データ収集をする際は、その結果がフィードバックされなければいけない。収集だけが目的なら協力が得られないし、いい加減なデータしか集まらない。チケットのフィールドも同じはず。 #TiDD
— さかば (@sakaba37) 2014, 5月 15
前半は1990年代後半のCMMブームのときにプロセス改善について語られていたことですし、後半は開発リポジトリからメトリクスを収集するEPM(Empirical Project Monitor)という環境の説明会でお話ししていた内容です。
これらの背景にあるのは、チケットの属性に限らず、データを収集する際に大切なことで、見える化、改善、成長の視点です。
問題の見える化であること
データを集めようとすると、ついついアレもコレもと思いがちです。しかし、闇雲に集めても意味がありません。見える化はただの可視化でなく、問題の見える化であるべきです。
無駄のないデータ収集には、GQMが有効です。ターゲットとなる問題に必要なメトリクスだけを収集すれば、効率的なデータ収集が可能でしょう。
改善活動であること
問題を見える化している場合でも、それが管理を目的としていたのでは、その効果は限定的です。得られたデータに基づいて、QCD(品質、コスト、デリバリー)を改善しないと意味がありません。
良くない兆候を早期に発見し、早めに対策を打つことが効果的です。後になって大きな手戻りがない様に、フロントローディングしましょう。どのような時に問題が生じ易いかを予め開発者と共有しておけば、手戻りが小さくなるようにプロセスが改善されるでしょう。

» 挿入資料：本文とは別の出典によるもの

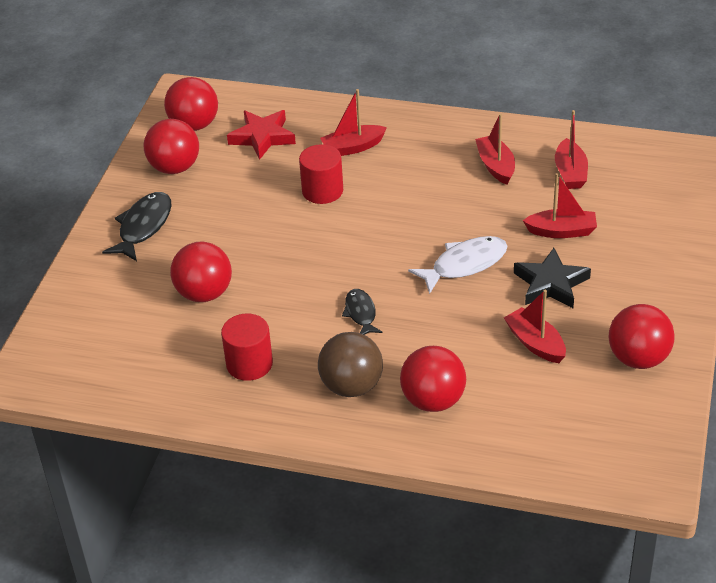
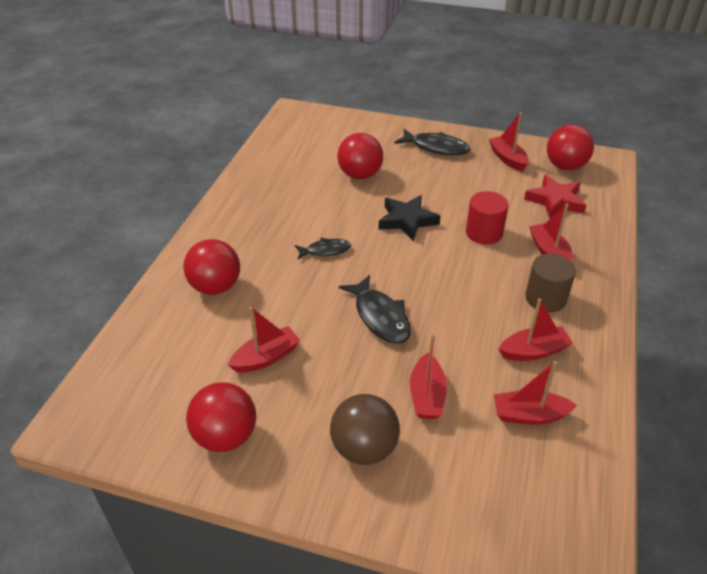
camera: 90 degrees right, 0 degrees up
red ball [144,119,199,174] -> red boat [489,112,529,171]
red cylinder [221,314,273,381] -> none
brown ball [318,332,383,397] -> brown ball moved to [330,394,400,465]
white fish [408,236,507,294] -> black fish [339,275,411,344]
black star [514,248,591,308] -> black star moved to [378,195,441,241]
none -> brown cylinder [526,253,576,312]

参考:[#TiDD] チケット駆動開発をプロジェクト管理の視点だけで考えてはいけない
成長を支援すること
データを収集したなら、その結果だけでなく、分析結果をフィードバックして、組織の成長につなげましょう。技術の導入を優先する場合も(ライトウィング)、より良い社内文化を優先する場合も(レフトウィング)、最適な状態に向けて成長しないといけません。データを分析することでより本質的な解決策を見つけ出し、プロジェクトの成長を支援します。
たとえば、試験項目数が一定の比率以下だとうまくいかないことがわかった場合、単に試験項目数が少ないと指摘するのでは、無駄な試験が増えるだけです。もし、うまくいったプロジェクトを調査すれば、テスト設計に向けて必要な観点を整理していることや、試験項目レビューのチェックリストがあることがわかり、より良い開発の方法がわかるかもしれません。
収集したデータを分析して組織全体が成長できるように活かすことができたなら、無駄なデータを強制することによって形骸化することなく、ごまかしのないデータが収集でき、組織全体で良い方向に向くことができるでしょう。